Most drug users strongly recommend against the use of Datura, since it is not pleasant and often terrifying. It has an extensive history of use in shamanism (particularly in South America, where consumption of Datura was a necessary ritual amongst some to mark the passage from boyhood to manhood, and it was occasionally used in the psychoactive drink, ayahuasca) and also in Europe and Asia, where wines were made with some Datura in order to impart a mild effect from them. Additionally, other tropane containing plants are largely responsible for the "witchcraft" of the past; women would rub tropane-rich plants upon broom handles, and then rub the broom handles against their genitalia, where the tropanes readily passed into the body. This led them to believe that they were flying, which is probably why the whole witch / broomstick / flying image came into place.
In Carlos Castaneda's "The Teachings of Don Juan", Datura is one of the allies he ingests.
If you've ever heard of Jimson Weed (Datura stramonium), you're familiar with Datura. The term originated from Jamestown, where a cook that was unfamiliar with the new world plants used Datura in his cooking and fed it to some of the settlers, who became delirious for several days.
Daturas are commonly found in home gardens, and are intensely gorgeous.
I hate to say RTFA, but RTFA. The author specifically went to Colombia to determine whether this resistant plant existed and to try and determine whether it was genetically-modified. He did find what appeared to be Roundup-resistance coca plants and had them tested at a DNA lab.
They found no evidence of any tampering. They specifically looked for evidence of the gene and the process used to develop Roundup Ready soybeans that we use in the U.S. They said that while it was possible that another way had been found the modify the plant, it was highly unlikely given an already known method.
The author's ultimate conclusion was that the plants had been selectively bred. Colombian farmers apparently often sell and trade clippings from the hardiest plants and have created a large, ad hoc breeding network.
So yeah, you're probably right.
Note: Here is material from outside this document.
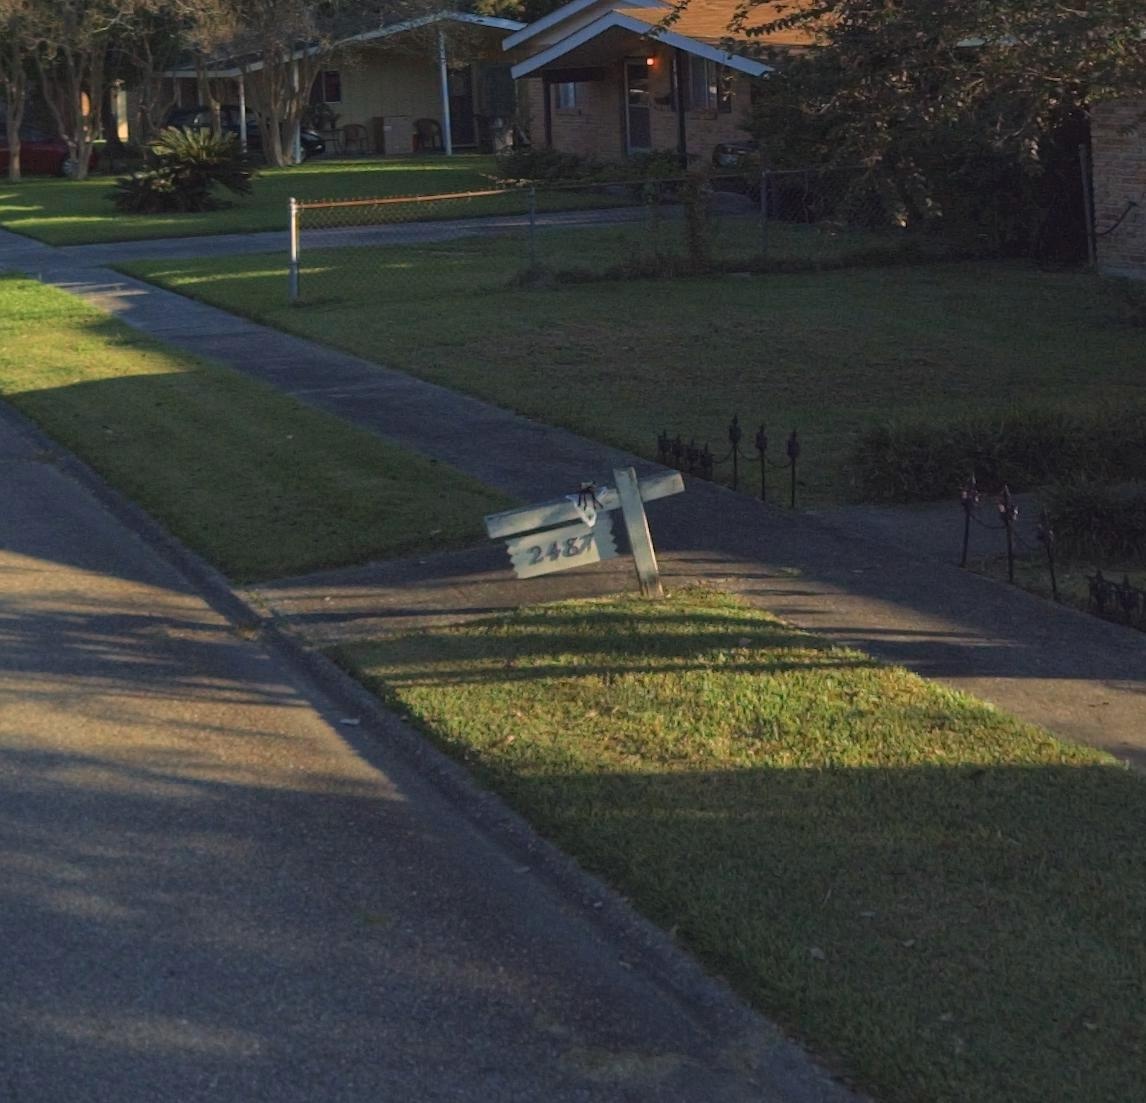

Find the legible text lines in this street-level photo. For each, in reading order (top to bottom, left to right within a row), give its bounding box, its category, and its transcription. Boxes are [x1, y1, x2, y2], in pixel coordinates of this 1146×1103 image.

[525, 528, 598, 568] StreetNumber: 2487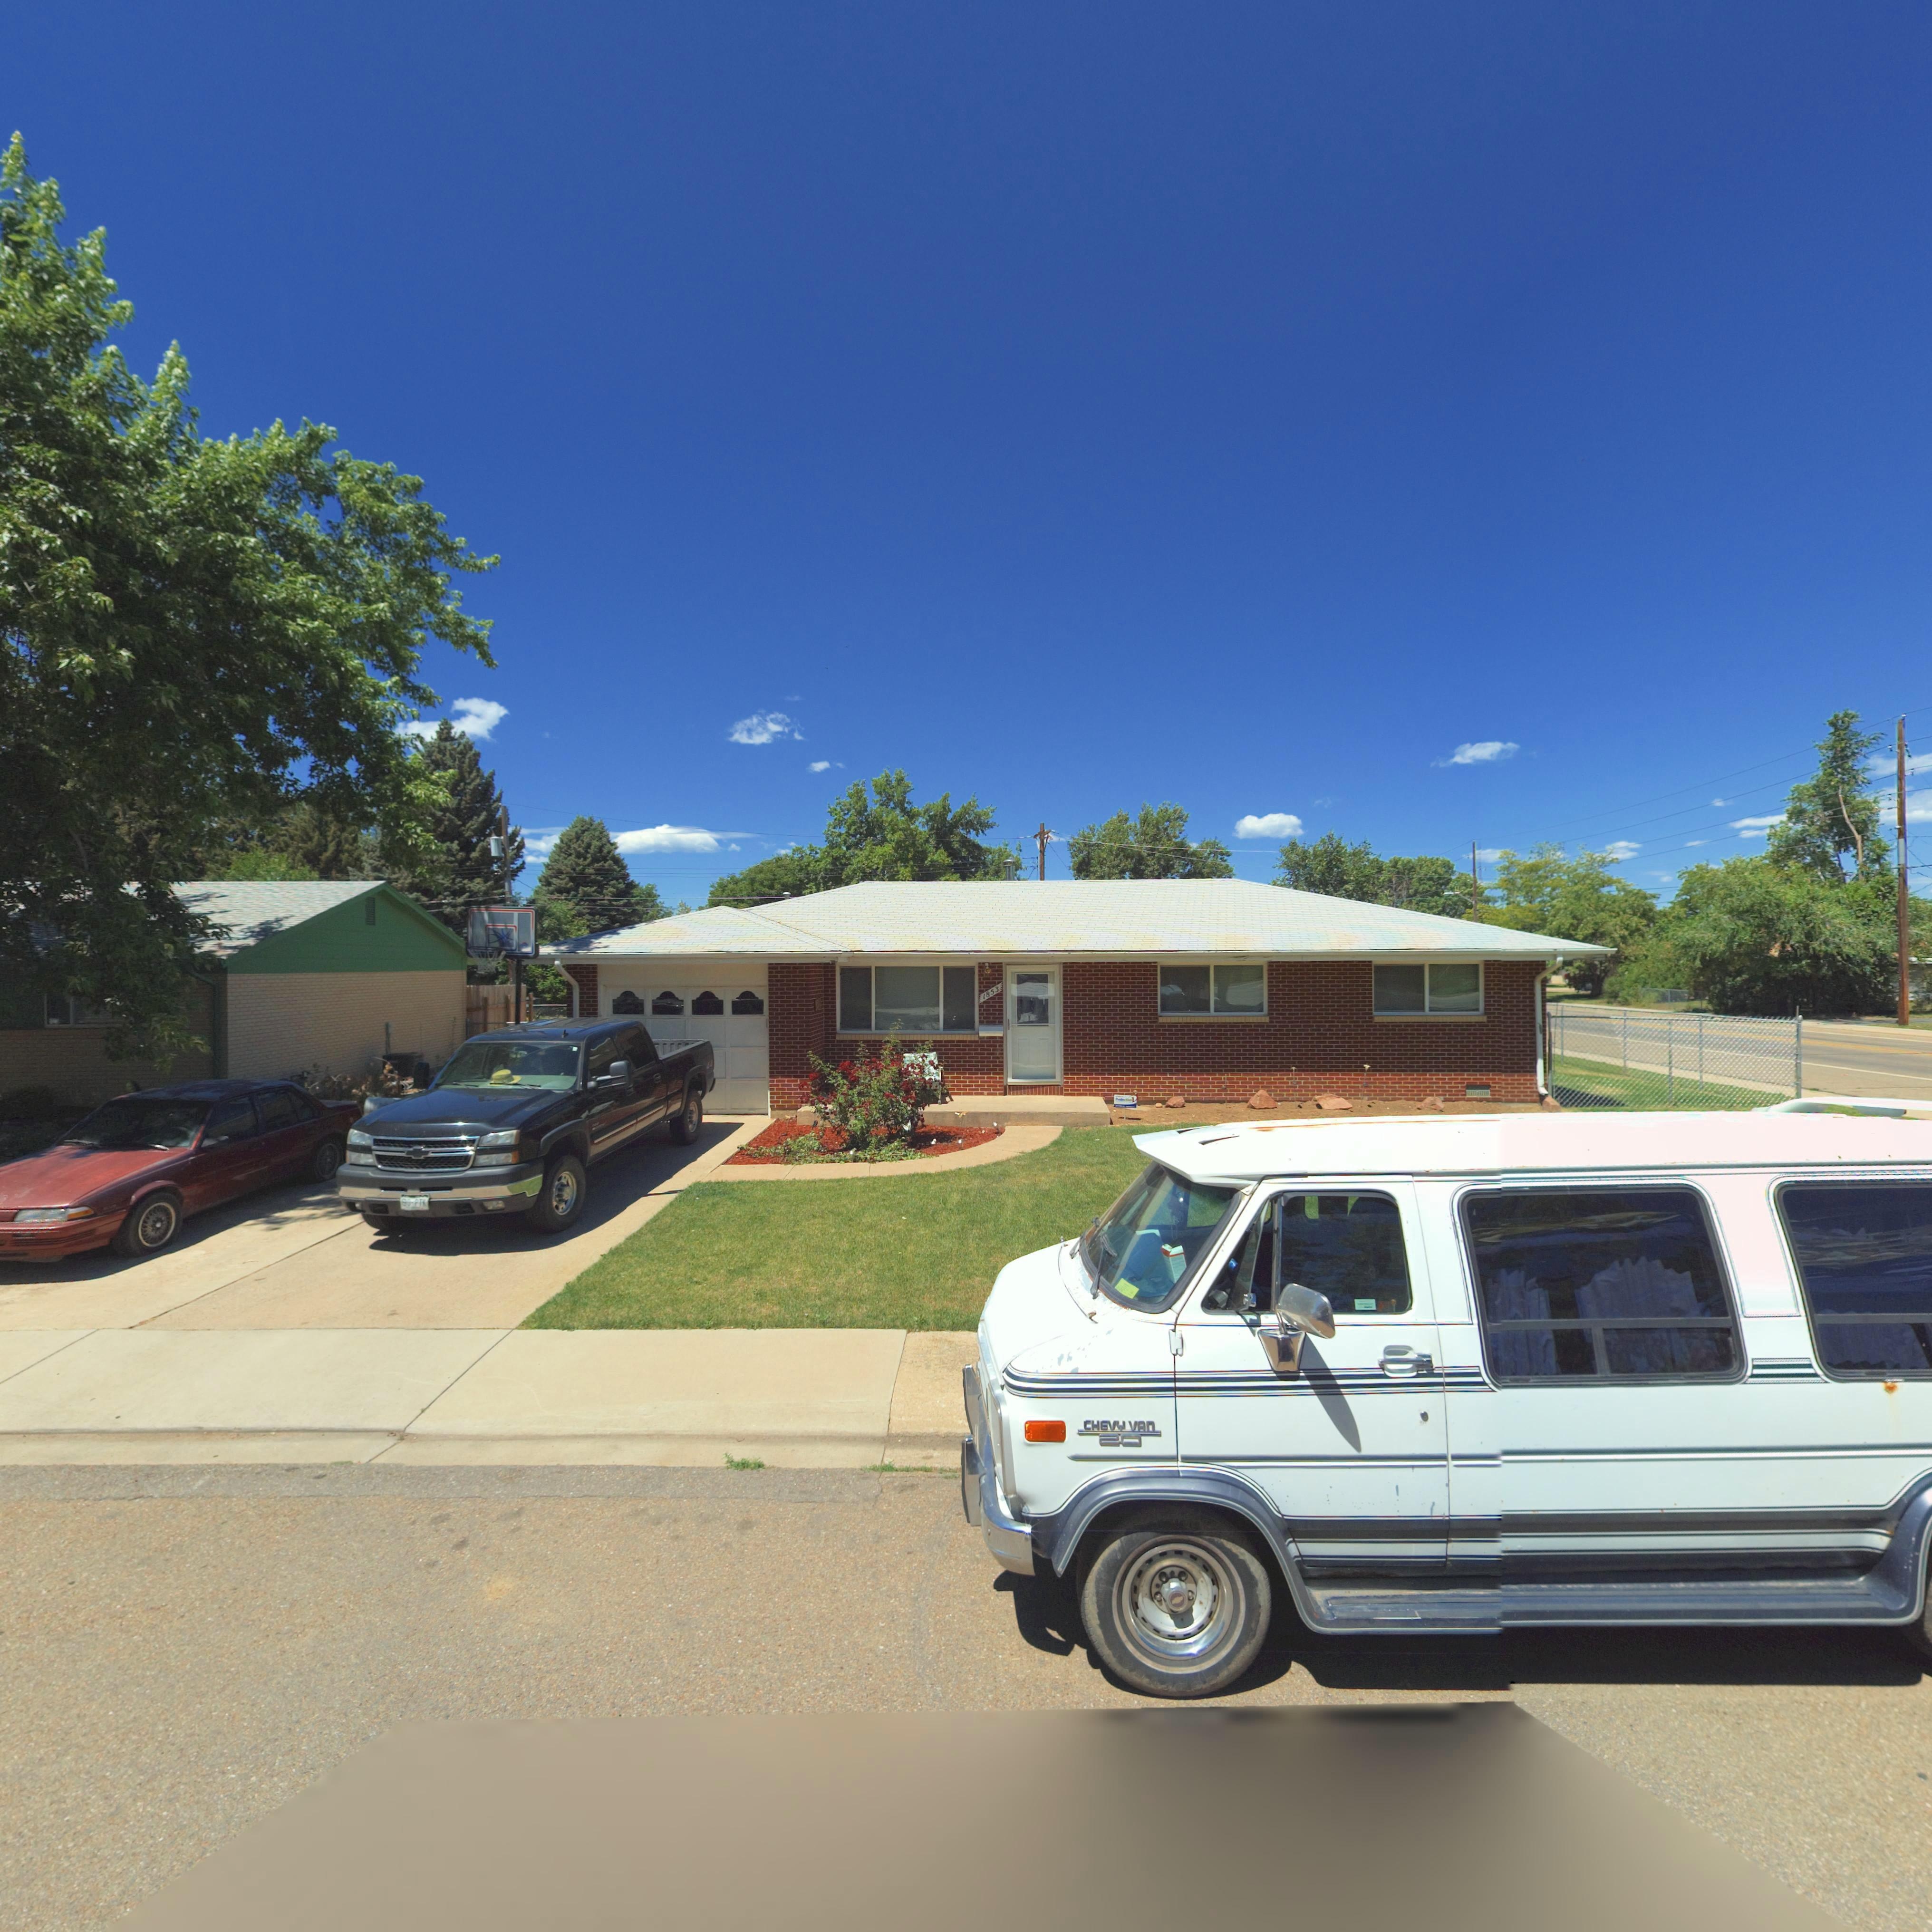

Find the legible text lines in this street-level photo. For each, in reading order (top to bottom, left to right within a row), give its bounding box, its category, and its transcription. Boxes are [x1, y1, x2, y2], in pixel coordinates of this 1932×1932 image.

This probably couldn't have occurred naturally. But that's not what this article is about.
And no, I'm not a plant pathologist or a geneticist, just some guy who read the article. For whatever that's worth.
tp
Not ready for drugstore heroin? Did you know that heroin was originally an over-the-counter medication developed by Bayer?
For the fascinating history, read "Opium: A History", by Martin Booth. Morphine was developed to cure opium addiction, and heroin was developed to cure morphine addiction...
It's my understanding that heroin is considered so powerful a pain reliever that it is not considered medically useful. Morphine sulphate is difficult enough to control.
Anyway, I very much agree with you about the need for decriminalization of some drugs, but I disagree that interdiction is entirely ineffective. I think it's only that our pathetic efforts thus far to interdict the drug supply have failed. Napalm is cheap. I bet we can make napalm faster than they can grow coca or opium poppies, or cannabis (which isn't really in the same category as the first two).
There's only so much land to grow the crop on. It wouldn't really be all that difficult to nearly eliminate the production of these crops, but it would mean resorting to the sorts of unilateral, "damn the sovereignity of the rest of the world" tactics that have gotten us into so much hot water already.
Chasing boats and planes, or posting drug sniffing dogs at airports, or other "horse has already left the barn" efforts are not going to stop the flow of drugs, but plants need sunlight and land to grow.
Anyway, like I said, interdiction *can* be effective--but do we really want to deal with the consequences? Probably not. It's probably less damaging in the long run to simply decriminalize the problem and look at it as more of a social medicine problem.
Cannabis, on the other hand, is too useful to destroy. We should be actively promoting the cultivation of cannabis.